**PROBLEM**
In the entries below, count the lines that include the word "elbow" and reply with the number alone.

**Body or hand keypoint data**
====

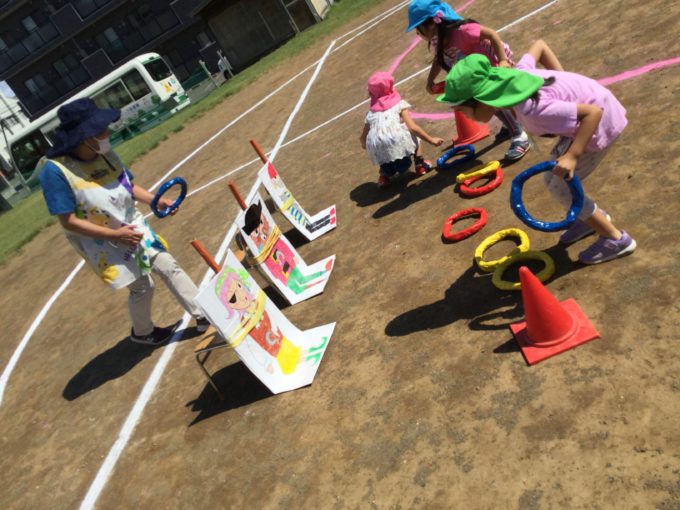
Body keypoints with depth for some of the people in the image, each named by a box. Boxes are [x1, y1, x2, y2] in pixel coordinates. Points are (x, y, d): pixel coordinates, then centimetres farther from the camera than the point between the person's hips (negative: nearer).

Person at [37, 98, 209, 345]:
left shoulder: (105, 154, -6)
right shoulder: (55, 170, -24)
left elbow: (131, 186, 6)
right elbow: (69, 222, -22)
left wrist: (156, 201, -11)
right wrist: (115, 234, -25)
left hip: (134, 227, 5)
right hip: (103, 243, -5)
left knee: (169, 267, 3)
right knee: (142, 288, 3)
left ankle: (204, 315, 16)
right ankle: (142, 332, 34)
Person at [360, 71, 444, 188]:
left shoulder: (370, 113, 28)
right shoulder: (399, 104, 19)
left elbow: (363, 137, 33)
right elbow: (413, 127, 8)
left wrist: (364, 144, 57)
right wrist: (431, 140, 16)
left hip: (377, 150, 3)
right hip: (397, 139, -3)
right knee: (413, 134, 28)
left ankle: (385, 174, 16)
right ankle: (420, 164, 26)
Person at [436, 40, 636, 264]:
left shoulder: (531, 110, -37)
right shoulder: (514, 76, -13)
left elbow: (594, 112, -35)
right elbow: (539, 44, 5)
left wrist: (572, 156, -39)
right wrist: (562, 78, 7)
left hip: (599, 120, -8)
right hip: (586, 102, 8)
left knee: (561, 187, -4)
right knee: (552, 178, 13)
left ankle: (616, 240, 12)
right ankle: (593, 217, 37)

====

**SOLUTION**
6